■ What is needed ■
Render the listing as a Markdown table with the columns "Row" and "Line," one numbered row per line and no blank lines, covering only the stretch from the start of the listing through the line that contains "etwa fünf Prozent".

■ Extracted data ■
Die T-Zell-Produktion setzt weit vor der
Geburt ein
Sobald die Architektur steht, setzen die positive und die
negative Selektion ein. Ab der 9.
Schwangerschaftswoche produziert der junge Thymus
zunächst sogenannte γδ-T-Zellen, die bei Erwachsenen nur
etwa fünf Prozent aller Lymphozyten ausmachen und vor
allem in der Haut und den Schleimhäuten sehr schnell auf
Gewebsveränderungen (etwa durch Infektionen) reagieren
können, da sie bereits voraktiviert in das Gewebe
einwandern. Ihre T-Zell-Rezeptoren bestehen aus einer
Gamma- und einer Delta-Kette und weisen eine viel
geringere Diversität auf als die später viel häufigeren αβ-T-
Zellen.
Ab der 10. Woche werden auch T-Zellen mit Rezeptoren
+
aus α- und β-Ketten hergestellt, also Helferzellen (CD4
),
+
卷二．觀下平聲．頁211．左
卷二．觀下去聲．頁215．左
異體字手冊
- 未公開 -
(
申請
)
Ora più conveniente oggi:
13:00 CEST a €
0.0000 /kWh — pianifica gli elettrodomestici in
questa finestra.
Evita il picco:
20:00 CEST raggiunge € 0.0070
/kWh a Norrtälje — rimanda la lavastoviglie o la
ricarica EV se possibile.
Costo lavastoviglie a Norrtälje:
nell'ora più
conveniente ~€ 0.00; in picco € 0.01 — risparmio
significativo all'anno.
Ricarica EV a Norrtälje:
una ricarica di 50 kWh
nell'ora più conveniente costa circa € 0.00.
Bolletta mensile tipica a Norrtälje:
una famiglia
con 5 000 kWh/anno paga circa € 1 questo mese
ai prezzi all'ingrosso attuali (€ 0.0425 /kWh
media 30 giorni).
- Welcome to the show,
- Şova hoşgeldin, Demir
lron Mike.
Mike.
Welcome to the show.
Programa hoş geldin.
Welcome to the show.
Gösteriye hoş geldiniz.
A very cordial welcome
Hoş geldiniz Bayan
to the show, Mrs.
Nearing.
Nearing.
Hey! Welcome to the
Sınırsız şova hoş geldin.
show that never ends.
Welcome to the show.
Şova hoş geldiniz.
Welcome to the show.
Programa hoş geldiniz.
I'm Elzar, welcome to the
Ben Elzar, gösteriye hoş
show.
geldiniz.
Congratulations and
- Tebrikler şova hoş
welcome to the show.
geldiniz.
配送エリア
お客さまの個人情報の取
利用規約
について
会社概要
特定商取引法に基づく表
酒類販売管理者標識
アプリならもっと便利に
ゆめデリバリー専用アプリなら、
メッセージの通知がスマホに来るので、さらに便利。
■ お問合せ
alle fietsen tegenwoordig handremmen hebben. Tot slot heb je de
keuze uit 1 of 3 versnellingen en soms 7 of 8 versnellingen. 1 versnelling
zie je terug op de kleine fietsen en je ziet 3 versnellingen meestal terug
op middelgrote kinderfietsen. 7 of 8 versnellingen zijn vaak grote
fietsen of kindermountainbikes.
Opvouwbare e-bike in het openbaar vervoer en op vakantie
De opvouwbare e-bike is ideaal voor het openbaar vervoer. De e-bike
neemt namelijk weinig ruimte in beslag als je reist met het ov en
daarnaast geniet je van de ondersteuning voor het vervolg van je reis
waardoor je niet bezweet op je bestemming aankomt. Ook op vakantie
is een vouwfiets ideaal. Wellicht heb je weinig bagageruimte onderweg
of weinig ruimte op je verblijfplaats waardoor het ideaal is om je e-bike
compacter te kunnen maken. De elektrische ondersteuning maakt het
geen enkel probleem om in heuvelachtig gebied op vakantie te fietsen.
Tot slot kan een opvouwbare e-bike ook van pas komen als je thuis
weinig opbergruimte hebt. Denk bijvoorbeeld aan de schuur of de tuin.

■ Response ■
| Row | Line |
|---|---|
| 1 | Die T-Zell-Produktion setzt weit vor der |
| 2 | Geburt ein |
| 3 | Sobald die Architektur steht, setzen die positive und die |
| 4 | negative Selektion ein. Ab der 9. |
| 5 | Schwangerschaftswoche produziert der junge Thymus |
| 6 | zunächst sogenannte γδ-T-Zellen, die bei Erwachsenen nur |
| 7 | etwa fünf Prozent aller Lymphozyten ausmachen und vor |